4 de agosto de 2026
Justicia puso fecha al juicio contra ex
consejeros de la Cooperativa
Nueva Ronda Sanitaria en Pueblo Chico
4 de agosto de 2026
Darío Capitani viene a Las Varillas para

++++++++

So that nothing is lost, retype every entry in the listing above exactly.

■ **WRITTEN RESPONSE**
4 de agosto de 2026
Justicia puso fecha al juicio contra ex
consejeros de la Cooperativa
Nueva Ronda Sanitaria en Pueblo Chico
4 de agosto de 2026
Darío Capitani viene a Las Varillas para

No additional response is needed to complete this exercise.